Editor’s Note: This story originally reported that Senator Tristan Martin was elected as the Student Association Speaker. That information was incorrect. Senator Naomi Bolden was elected speaker. The story, headline and photo cutline has been changed to reflect the accurate information. The Northern Star strives to provide its readers with accurate, fair coverage. The editorial board would like to apologize to its readers for reporting inaccurate information.

DeKALB — Sunday’s Student Association Senate meeting featured a hotly contested race for the next speaker, with Senator Naomi Bolden unseating incumbent Christine Wang.

Wang was elected speaker of the senate in 2016.

Bolden faced opposition from Wang, Tristan Martin and Terrence Powell.

The first round of elections led to a tie between two of the candidates. Wang, Martin and Bolden made it past the initial vote, but none of them received enough votes to avoid a runoff election. The top two candidates always go to a runoff election after the initial vote, according to Nov. 15, 2017, SA bylaws. This election was different because two of the candidates tied for second place.
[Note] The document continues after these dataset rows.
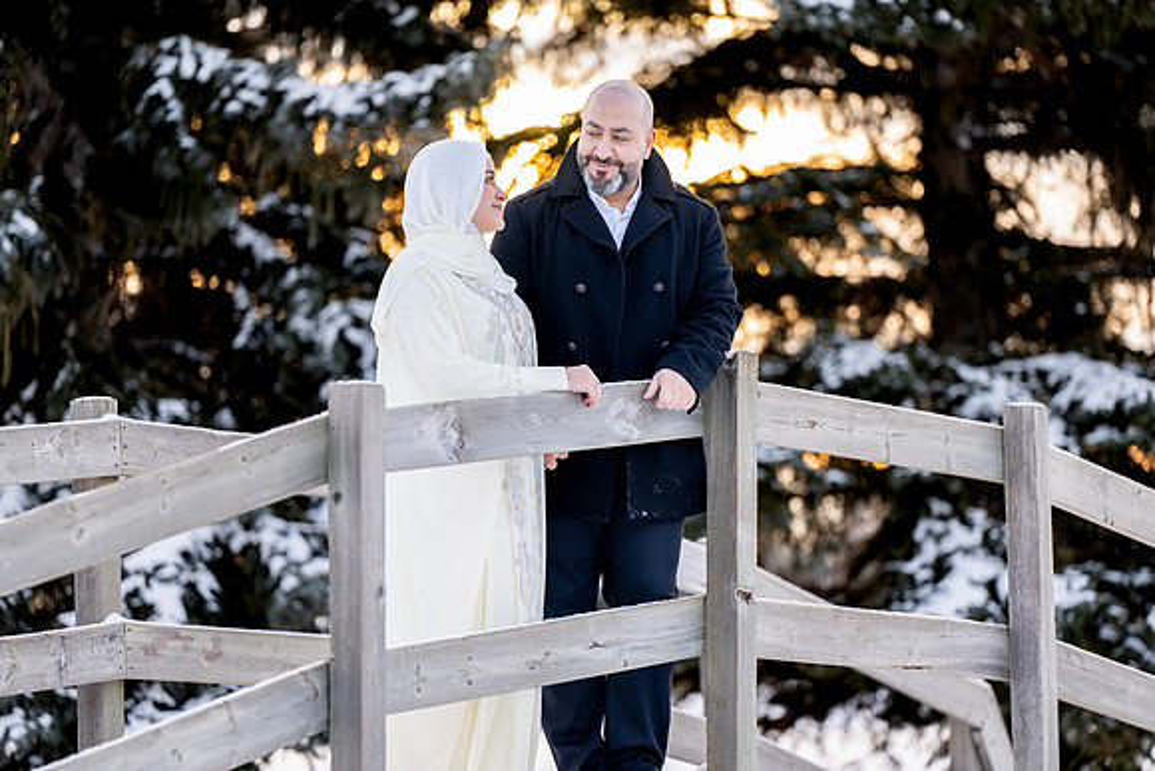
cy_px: 386
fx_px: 5263
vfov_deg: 8.4
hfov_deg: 12.5
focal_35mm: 164
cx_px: 578
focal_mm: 164
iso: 100
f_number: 2.8
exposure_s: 1/160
“No student should feel unincluded by the decisions made by the Student Association,” Bolden said. “We need to continue to promote the message of diversity here. We are all tuition- and fee-paying students, regardless of race, gender or socioeconomic status.”

Other issues

Wang began the meeting by acknowledging student dissent about DeKalb’s Safe Streets Initiative, which was made known to the City Council members during an April 9 council meeting.

The Safe Streets Initiative is a proposal put forth by the DeKalb Police Department to limit overnight parking north of Annie Glidden Road in the Greek row portion of campus.

“Aldermen Marquardt told us that times have changed, and when he was in school, he just walked everywhere,” Wang said. “He told us that needing to have a car on campus is students being spoiled.”

Wang said changes to parking will have an adverse effect. Students walking through Greek row will be putting themselves at risk by having an increased stay in a high-risk area.

“This is about student safety,” Wang said. “It’s us saying that we don’t want to be staying out later and walking through areas that are already heavy with crime.”

Stephanie Torres, SA director of Academic Affairs, also spoke to the senate about the voter turnout in the last SA executive election. Torres said although voter turnout was down to approximately 1600 this year, it was still more than double the turnout of the 2016 election.

Torres also said there were some issues with the Huskie Link voting earlier in the day where votes were not being counted, but election commission was able to correct the issues, and the votes were accounted for in the final results.

Also on the agenda was a discussion of the $1.4 million SA budget for next year. Sunday was only the senate’s first read of the final draft. The budget will be voted on during an April 22 SA Senate meeting.